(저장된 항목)
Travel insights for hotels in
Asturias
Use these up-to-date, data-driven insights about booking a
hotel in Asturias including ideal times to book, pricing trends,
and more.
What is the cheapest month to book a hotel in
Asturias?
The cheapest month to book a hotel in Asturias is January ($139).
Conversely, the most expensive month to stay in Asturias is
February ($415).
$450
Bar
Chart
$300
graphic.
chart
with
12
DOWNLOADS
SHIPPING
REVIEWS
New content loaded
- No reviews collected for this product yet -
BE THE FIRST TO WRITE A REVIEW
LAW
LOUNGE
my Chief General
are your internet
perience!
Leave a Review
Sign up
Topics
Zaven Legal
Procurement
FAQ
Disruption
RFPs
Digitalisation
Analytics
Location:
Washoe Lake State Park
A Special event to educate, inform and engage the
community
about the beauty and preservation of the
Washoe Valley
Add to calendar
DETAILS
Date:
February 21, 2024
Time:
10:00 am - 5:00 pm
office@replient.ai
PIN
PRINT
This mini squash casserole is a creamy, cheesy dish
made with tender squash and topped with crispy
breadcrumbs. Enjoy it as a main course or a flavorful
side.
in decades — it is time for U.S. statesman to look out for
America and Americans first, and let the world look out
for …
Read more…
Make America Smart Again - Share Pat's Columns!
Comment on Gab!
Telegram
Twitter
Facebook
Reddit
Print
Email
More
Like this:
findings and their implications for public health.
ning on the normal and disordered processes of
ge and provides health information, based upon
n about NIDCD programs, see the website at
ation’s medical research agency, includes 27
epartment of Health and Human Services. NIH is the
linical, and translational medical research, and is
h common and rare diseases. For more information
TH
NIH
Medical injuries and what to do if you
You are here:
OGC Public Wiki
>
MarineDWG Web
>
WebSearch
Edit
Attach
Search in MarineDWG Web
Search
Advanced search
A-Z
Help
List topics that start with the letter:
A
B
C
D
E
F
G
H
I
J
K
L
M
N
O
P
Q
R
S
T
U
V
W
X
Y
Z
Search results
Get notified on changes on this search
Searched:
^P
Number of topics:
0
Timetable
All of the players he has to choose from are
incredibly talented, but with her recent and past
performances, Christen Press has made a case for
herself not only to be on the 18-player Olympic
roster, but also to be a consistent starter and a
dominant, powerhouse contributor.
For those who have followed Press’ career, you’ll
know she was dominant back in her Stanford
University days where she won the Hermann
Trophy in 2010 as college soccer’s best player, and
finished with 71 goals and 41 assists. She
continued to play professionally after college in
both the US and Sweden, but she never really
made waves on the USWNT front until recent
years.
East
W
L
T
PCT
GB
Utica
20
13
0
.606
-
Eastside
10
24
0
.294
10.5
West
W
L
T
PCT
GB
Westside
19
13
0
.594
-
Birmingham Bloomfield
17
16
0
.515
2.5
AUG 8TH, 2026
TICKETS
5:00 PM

• 과제 목표:
위 자료에서 "college"라는 단어가 들어 있는 줄을 모두 뽑아 줄 수 있나요?

• 과제 결과:
Trophy in 2010 as college soccer’s best player, and
continued to play professionally after college in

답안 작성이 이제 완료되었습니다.